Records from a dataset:
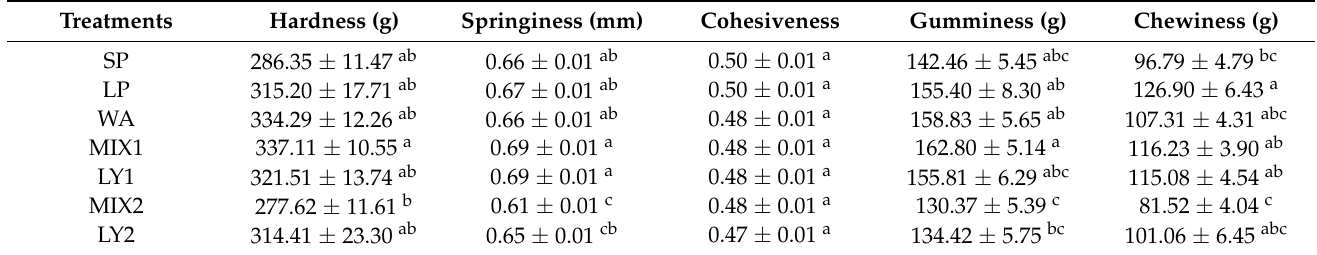
Table 6. Texture Profile Analysis (TPA) of final products. Different letters indicate significant differences among the treatments ( p ≤ 0.05). Data are average from three replicates ± standard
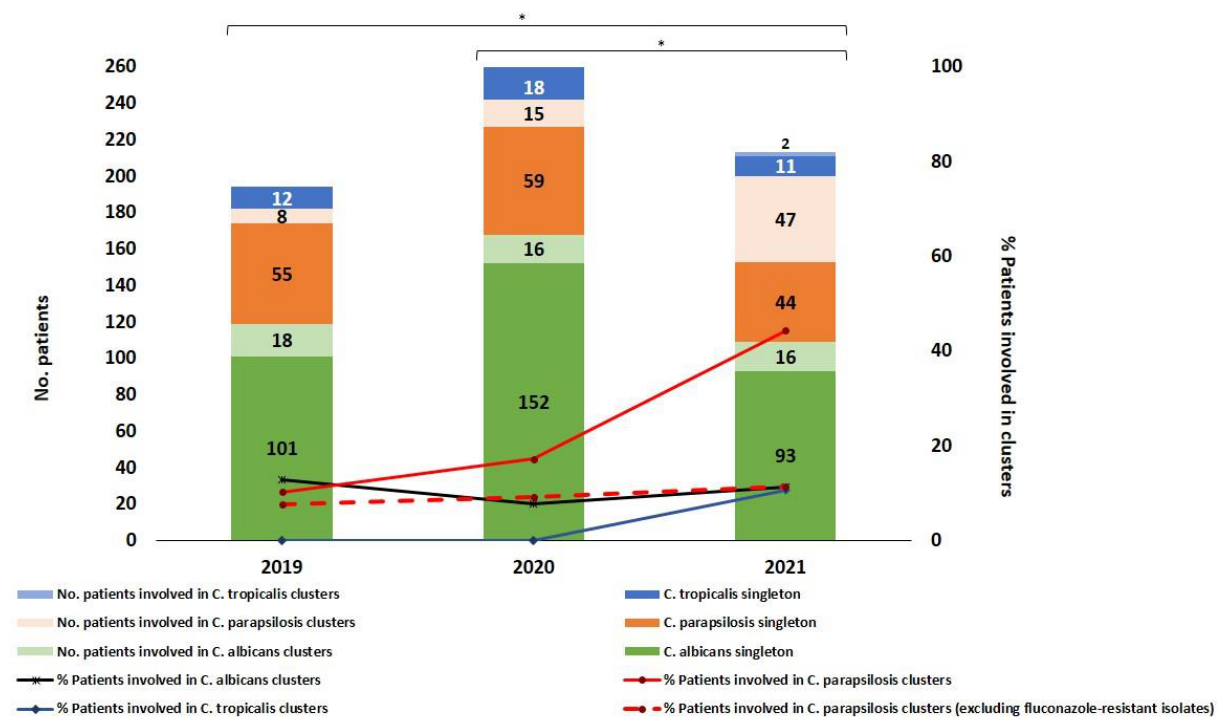
Figure 2. Numbers (and percentage) of patients involved in singleton and intra-hospital clusters per species over the study period. * Differences reaching statistical significance ( p <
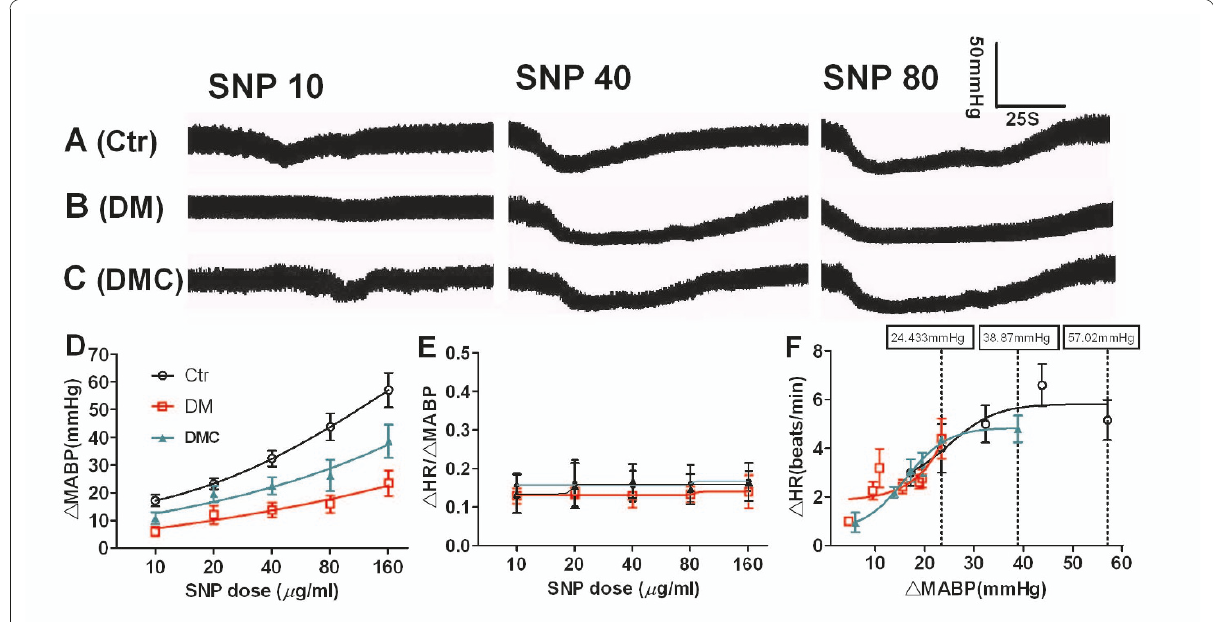
Figure 4 Effect of DMC on the attenuation of baroreflex sensitivity in DM rats following SNP administration . A: Normal rat(Ctr). B: DM rat (DM). C: DMC-treated DM rat (DMC). Trace: blood pressure changes induced by SNP application at 10, 40, and 80 μ g/ml. D) Dose dependent Δ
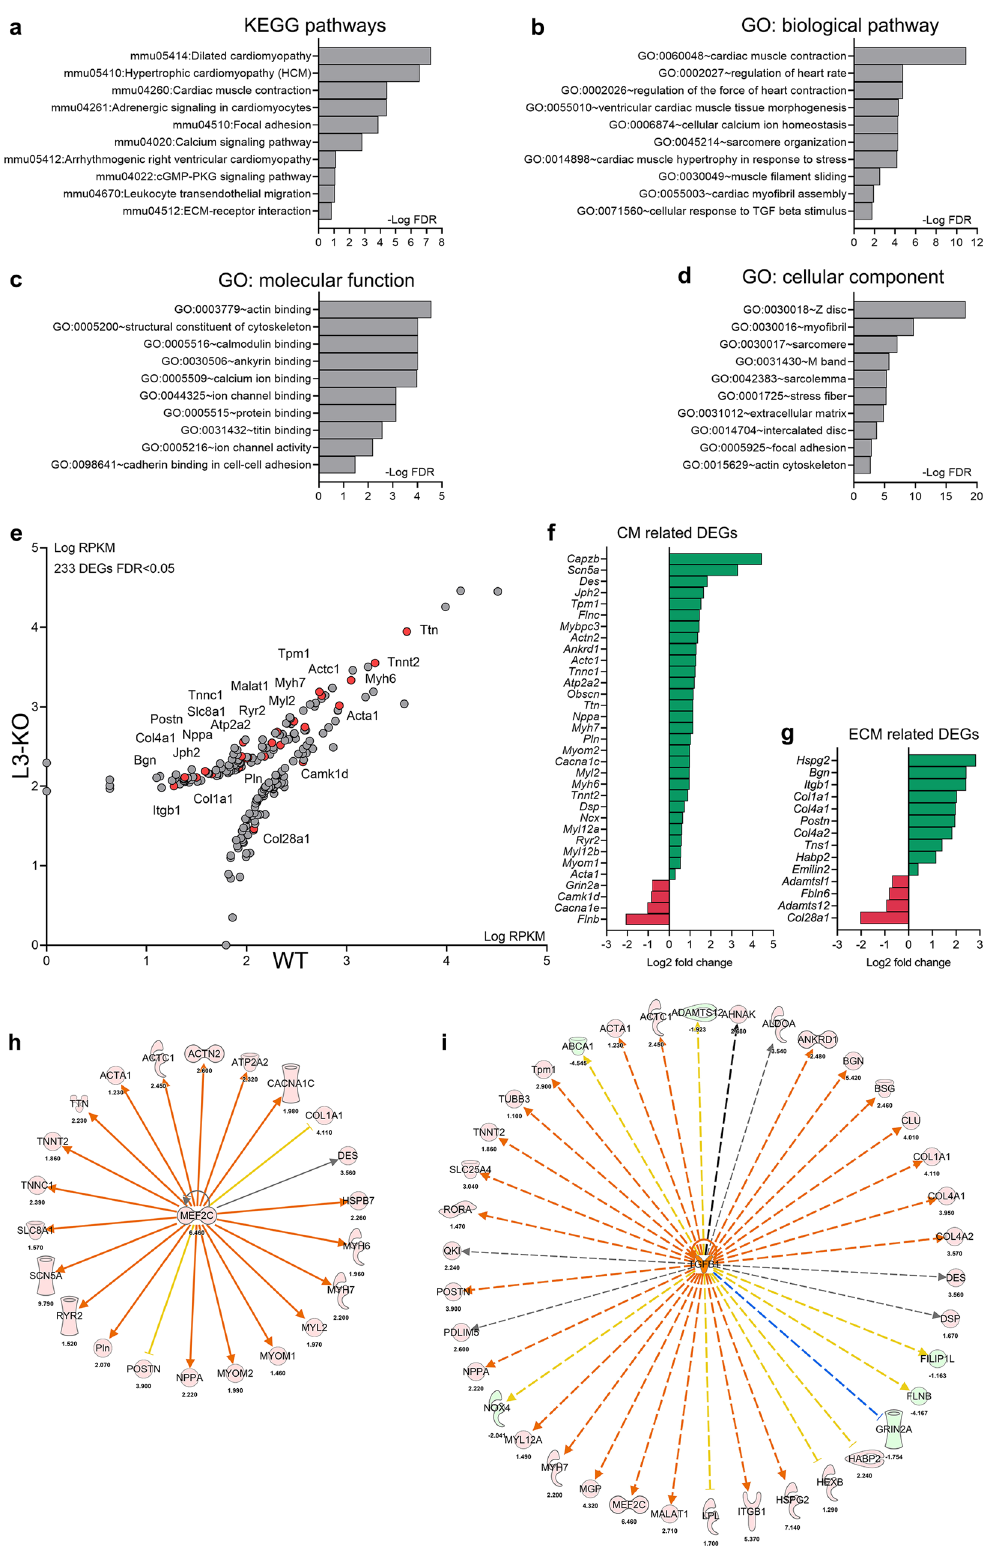
Lysyl oxidase ( Lox) mRNA was increased 1.7-fold in L3-KO compared to WT at six weeks post-AB (Fig. 5c), which could indicate increased collagen crosslinking in the L3-KO. We therefore analysed total, soluble and insoluble collagen content at six weeks post-AB using colorimetric and enzymatic assays on mid-ventricular sections. Importantly, L3-KO LVs had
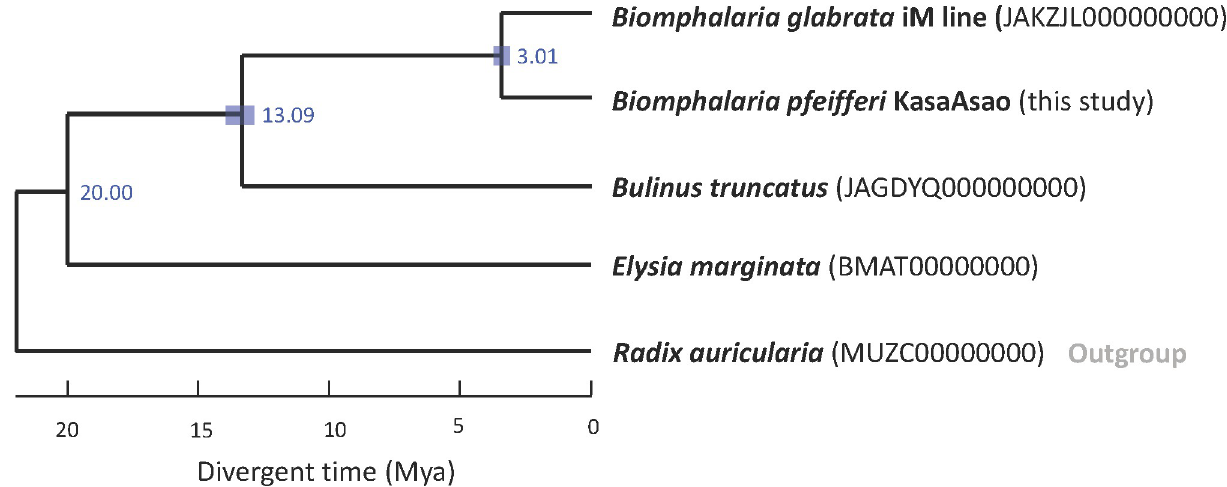
Fig 7. Time tree computed based on species tree with branch length and a constraint point of Bulinus emerging 20 Mya, based on the fossil record. The International Nucleotide Sequence Database Collaboration (INSDC) genome IDs on NCBI were listed in the brackets beside each species.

What is required:
Copy the data above word for word. Pictures stay out.

Final answer:
Table 6. Texture Profile Analysis (TPA) of final products. Different letters indicate significant differences among the treatments ( p ≤ 0.05). Data are average from three replicates ± standard
Figure 2. Numbers (and percentage) of patients involved in singleton and intra-hospital clusters per species over the study period. * Differences reaching statistical significance ( p <
Figure 4 Effect of DMC on the attenuation of baroreflex sensitivity in DM rats following SNP administration . A: Normal rat(Ctr). B: DM rat (DM). C: DMC-treated DM rat (DMC). Trace: blood pressure changes induced by SNP application at 10, 40, and 80 μ g/ml. D) Dose dependent Δ
Lysyl oxidase ( Lox) mRNA was increased 1.7-fold in L3-KO compared to WT at six weeks post-AB (Fig. 5c), which could indicate increased collagen crosslinking in the L3-KO. We therefore analysed total, soluble and insoluble collagen content at six weeks post-AB using colorimetric and enzymatic assays on mid-ventricular sections. Importantly, L3-KO LVs had
Fig 7. Time tree computed based on species tree with branch length and a constraint point of Bulinus emerging 20 Mya, based on the fossil record. The International Nucleotide Sequence Database Collaboration (INSDC) genome IDs on NCBI were listed in the brackets beside each species.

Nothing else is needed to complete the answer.